Do NOT Hotlink


Many media-rich websites have fallen victim to webmasters who practice "hotlinking." For those of you who do not know what this is, hotlinking is the act of a webmaster linking to a file on someone else's website that is a graphic, sound clip, video clip, PDF document, or any file that is not an HTML page.

I provide links to other websites on various pages of my site as well as a page specifically for links to other websites. Other websites may also link to my website. No problem, this is normal. That is the whole purpose of the internet: to link websites together. However, linking to another website's individual non-HTML files is a whole other story, akin to hooking up your electrical appliances to your neighbor's electrical outlet, which would unfairly increase your neighbor's electric bill.

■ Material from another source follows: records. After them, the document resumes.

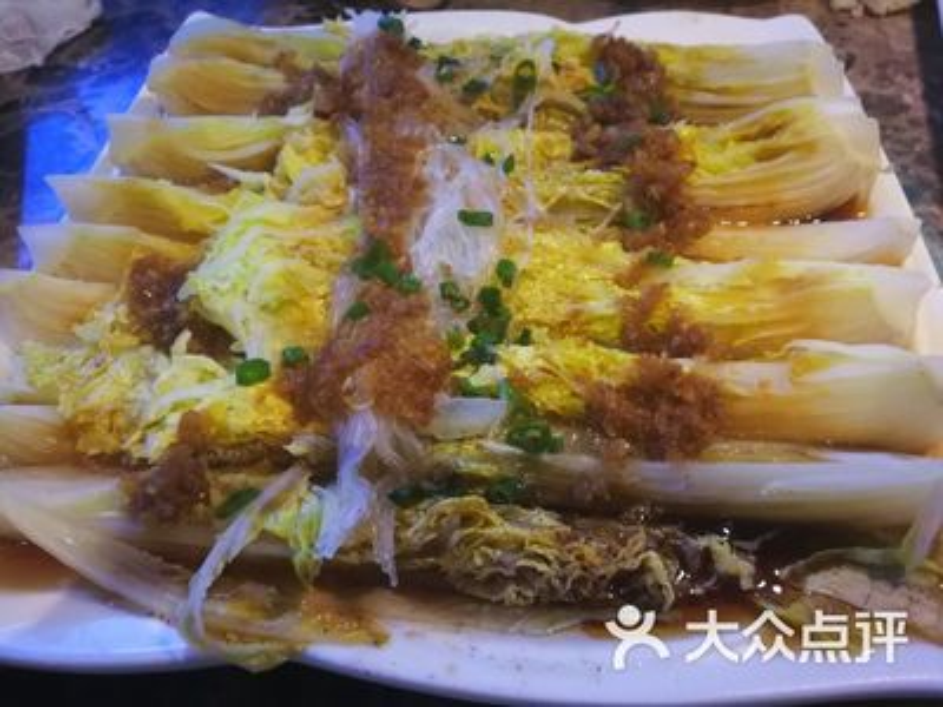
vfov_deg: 51.4
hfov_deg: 65.3
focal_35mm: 27
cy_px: 354
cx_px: 472
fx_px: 736
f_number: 2.2
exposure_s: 1/25
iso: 500
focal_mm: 3.95
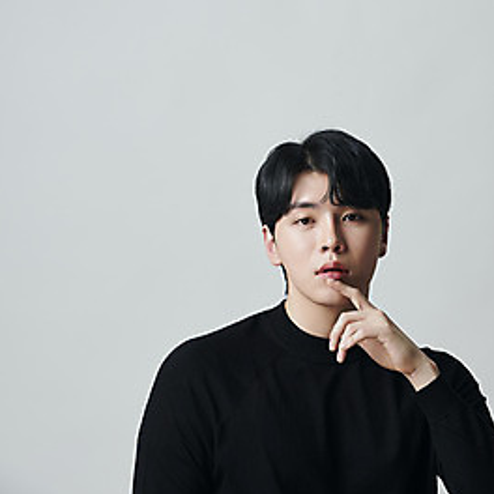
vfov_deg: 13.5
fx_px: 2083
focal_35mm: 129
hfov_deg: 13.5
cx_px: 248
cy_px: 129
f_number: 7.1
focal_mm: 100
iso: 64
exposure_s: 1/125
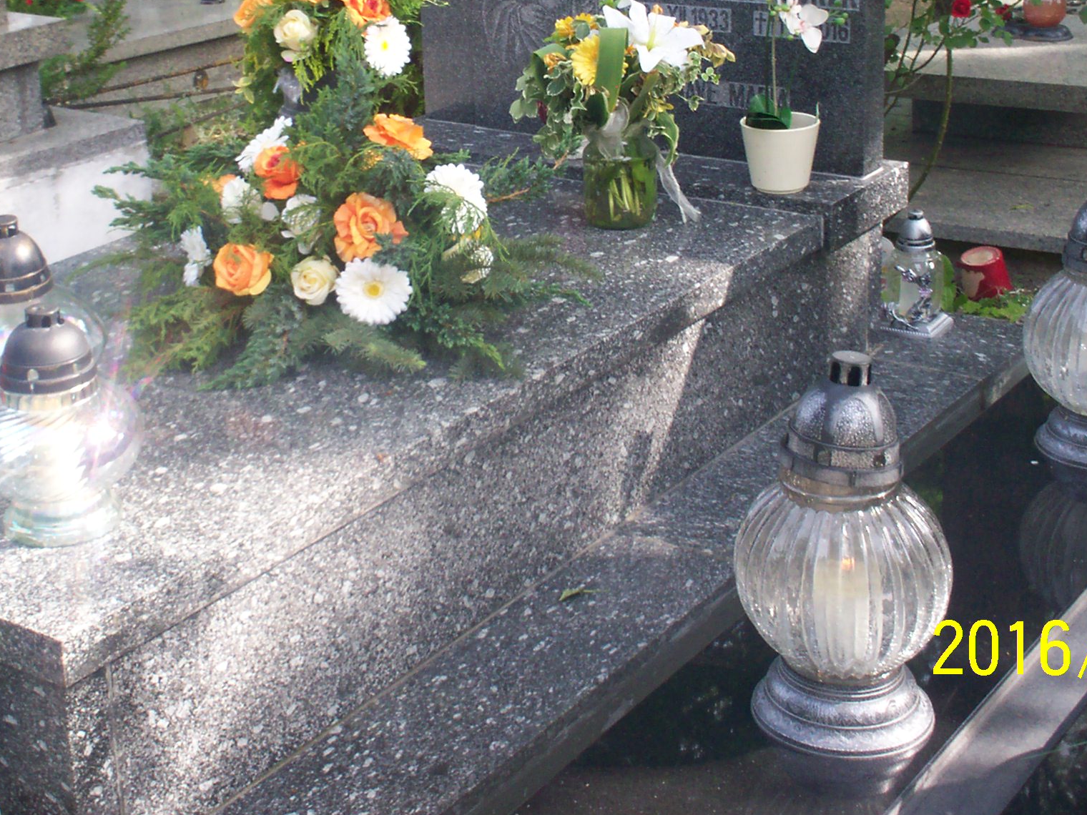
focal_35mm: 61
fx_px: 1916
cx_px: 458
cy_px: 139
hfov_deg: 31.6
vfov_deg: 23.6
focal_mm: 6
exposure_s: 1/86.9
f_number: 4.5
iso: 100
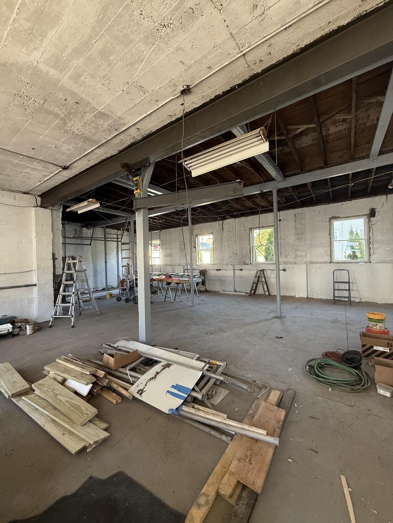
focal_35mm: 14
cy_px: 262
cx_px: 196
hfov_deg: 85.7
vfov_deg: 102.1
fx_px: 212
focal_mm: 2.22
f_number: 2.2
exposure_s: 1/99
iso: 320
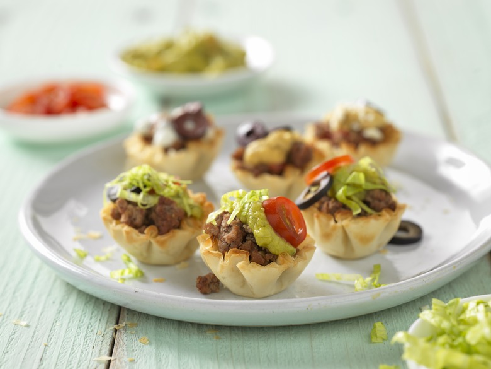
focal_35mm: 94
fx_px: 1333
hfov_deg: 20.9
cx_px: 246
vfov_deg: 15.7
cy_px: 184
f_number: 7.1
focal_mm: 120
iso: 100
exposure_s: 1/5
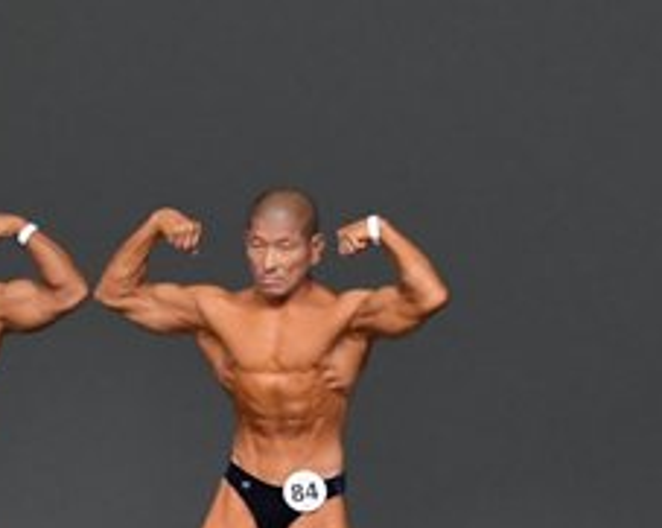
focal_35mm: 648
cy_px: 446
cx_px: -448
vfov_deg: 2.4
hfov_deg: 3.0
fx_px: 12680
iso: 5000
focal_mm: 135
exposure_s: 1/400
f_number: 5.6
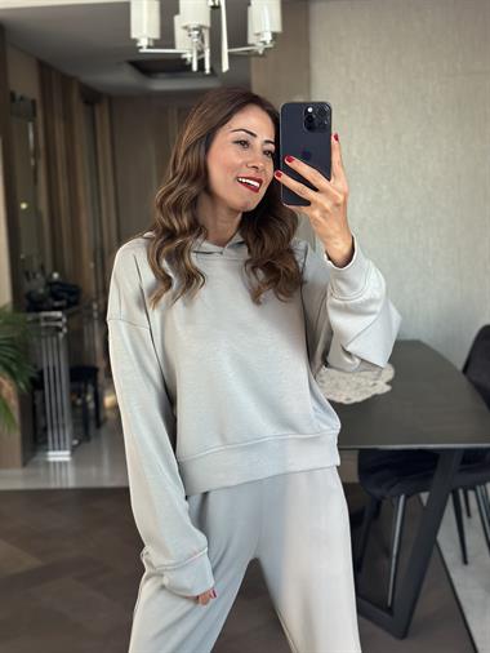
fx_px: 905
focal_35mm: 48
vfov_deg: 39.6
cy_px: 326
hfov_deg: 30.3
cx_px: 245
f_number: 1.78
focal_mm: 6.86
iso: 320
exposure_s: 1/60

Whenever a website's file is downloaded, bandwidth is being used. As with most webmasters who run sites with a fairly large number of files, I pay for my web hosting. Many paid web hosting plans give you so much bandwidth as part of the normal monthly (or annual) hosting fee. If the webmaster's site goes over the bandwidth limit, the host either suspends the account (so no more websurfers can visit the site) for a certain period of time or bills the webmaster for the excess bandwidth used (usually per excess GB over the limit). If many webmasters link directly to one or more of another particular webmaster's binary files, it becomes very possible for the victim's bandwidth bill to spike very high.

As an example, let's say another webmaster links to a sound clip on my site that is 60 Kb in size and his or her website gets 100 visitors per day. Let's say out of those 100 visitors, twenty (20) of them listen to the sound clip linked to my webspace. That is an extra 36,000 Kb (20*30*60) of bandwidth used per month (~35.1 Mb) in addition to the bandwidth consumed during the normal display of my website and visitor downloading of my sound clips. I know what you're thinking: an extra 35.1 Mb is no big deal. This is true, but keep in mind that's from only one webmaster engaging in the practice. If a hundred other webmasters with similar traffic did the same thing, it would amount to an extra 3.43 Gb of monthly bandwidth used from my site that I may or may not have to pay for, depending on how close I was to the monthly bandwidth limit without the extra. Also, keep in mind this is just one sound. What if hundreds of webmasters linked directly to "many" of my sound files? My monthly bandwidth bill could get so huge I may have to close!

Many webmasters who engage in the practice of hotlinking are just starting out creating websites and do not know any better. However, there are those who know exactly what they are doing and they do not care. Why should they? They don't have to pay for it; the webmaster whose file(s) they are hotlinking does!

What some webmasters do not realize is that the practice of hotlinking is also very stupid. What if the files on the website are changed by the person? Then, the hotlinker's site would look stupid with broken links and the wrong file loading.

If the practice of hotlinking continues, we may very well see an end to free media on the internet. This is something that should never happen. Instead of linking directly to another website's media files, copy the files to your own server and link to them in your webspace. Don't be a bandwidth poacher.